Yonhap News Agency reported today that Hyundai Heavy Industries Holdings Co. (HHIH) signed a deal with Saudi Aramco to cooperate on a hydrogen project.
Under the deal, Hyundai Oilbank Co. – its refining unit – will import liquefied petroleum gas (LPG) from Saudi Aramco to produce blue hydrogen, which is derived from fossil fuel resources such as natural gas.
Carbon dioxide captured and stored during the production process will also be provided to Saudi Aramco for the extraction of crude oil from exhausted oil fields.
“Last month, HHIH said it attracted about 800 billion won (US$720 million) via a pre-initial public offering of its wholly owned ship repairing unit Hyundai Global Service to garner investment for the hydrogen business.”
Hyundai Oilbank plans to establish 300 hydrogen charging stations by 2040 across South Korea. Hyundai Oilbank has also signed up to take blue ammonia from Aramco. Aramco acquired a 17% stake in Hyundai Oilbank in December 2019.

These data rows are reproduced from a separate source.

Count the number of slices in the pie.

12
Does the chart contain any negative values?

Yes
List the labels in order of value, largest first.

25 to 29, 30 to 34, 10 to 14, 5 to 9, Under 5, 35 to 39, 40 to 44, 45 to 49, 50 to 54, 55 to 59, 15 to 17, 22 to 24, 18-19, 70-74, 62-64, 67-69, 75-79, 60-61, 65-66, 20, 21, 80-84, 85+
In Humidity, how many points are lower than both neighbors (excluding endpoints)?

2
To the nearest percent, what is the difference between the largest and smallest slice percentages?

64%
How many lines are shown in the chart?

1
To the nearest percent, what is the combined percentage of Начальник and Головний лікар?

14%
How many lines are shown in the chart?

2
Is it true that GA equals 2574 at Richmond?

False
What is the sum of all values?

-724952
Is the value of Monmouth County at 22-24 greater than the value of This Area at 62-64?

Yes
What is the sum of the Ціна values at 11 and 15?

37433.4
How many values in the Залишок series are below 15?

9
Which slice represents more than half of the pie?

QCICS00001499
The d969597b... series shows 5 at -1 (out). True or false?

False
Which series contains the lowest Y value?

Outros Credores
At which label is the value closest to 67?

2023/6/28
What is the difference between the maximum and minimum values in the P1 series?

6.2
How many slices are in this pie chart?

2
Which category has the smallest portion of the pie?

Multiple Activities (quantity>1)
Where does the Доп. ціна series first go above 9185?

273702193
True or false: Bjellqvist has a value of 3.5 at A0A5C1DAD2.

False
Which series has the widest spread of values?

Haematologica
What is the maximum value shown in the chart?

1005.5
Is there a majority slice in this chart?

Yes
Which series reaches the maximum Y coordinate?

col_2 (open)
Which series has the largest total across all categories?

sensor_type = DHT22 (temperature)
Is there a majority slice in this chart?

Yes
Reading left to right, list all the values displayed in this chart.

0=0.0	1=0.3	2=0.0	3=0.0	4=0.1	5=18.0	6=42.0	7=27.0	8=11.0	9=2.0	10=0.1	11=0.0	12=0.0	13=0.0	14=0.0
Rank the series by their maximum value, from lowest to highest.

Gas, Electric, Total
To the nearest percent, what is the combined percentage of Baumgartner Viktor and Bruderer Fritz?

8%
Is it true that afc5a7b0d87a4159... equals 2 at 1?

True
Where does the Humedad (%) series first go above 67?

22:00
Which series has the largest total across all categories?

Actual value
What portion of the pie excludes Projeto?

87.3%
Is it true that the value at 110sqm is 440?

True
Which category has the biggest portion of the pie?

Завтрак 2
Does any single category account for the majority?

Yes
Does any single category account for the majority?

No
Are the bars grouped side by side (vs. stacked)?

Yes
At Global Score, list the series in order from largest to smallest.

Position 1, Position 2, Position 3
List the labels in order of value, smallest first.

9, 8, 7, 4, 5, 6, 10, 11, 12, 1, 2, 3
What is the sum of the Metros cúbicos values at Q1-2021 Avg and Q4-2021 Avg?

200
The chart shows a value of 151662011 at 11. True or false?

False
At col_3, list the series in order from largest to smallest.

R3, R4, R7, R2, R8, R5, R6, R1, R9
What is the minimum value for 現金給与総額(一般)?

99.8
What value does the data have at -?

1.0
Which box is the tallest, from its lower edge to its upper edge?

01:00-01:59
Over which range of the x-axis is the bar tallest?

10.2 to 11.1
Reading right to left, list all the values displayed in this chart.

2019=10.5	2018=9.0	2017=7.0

Hyundai Heavy, South Korea’s largest shipbuilder, said today it is creating new ships that can carry LPG and CO2 at the same time, while also working on designs for ammonia carriers and ammonia-fuelled ships. Subsidiary Hyundai Mipo Dockyard is pressing ahead with plans to commercialise ammonia-fuelled ships by 2025. The Korean yard has been working on the project with engine maker MAN Energy Solutions and British class society Lloyd’s Register.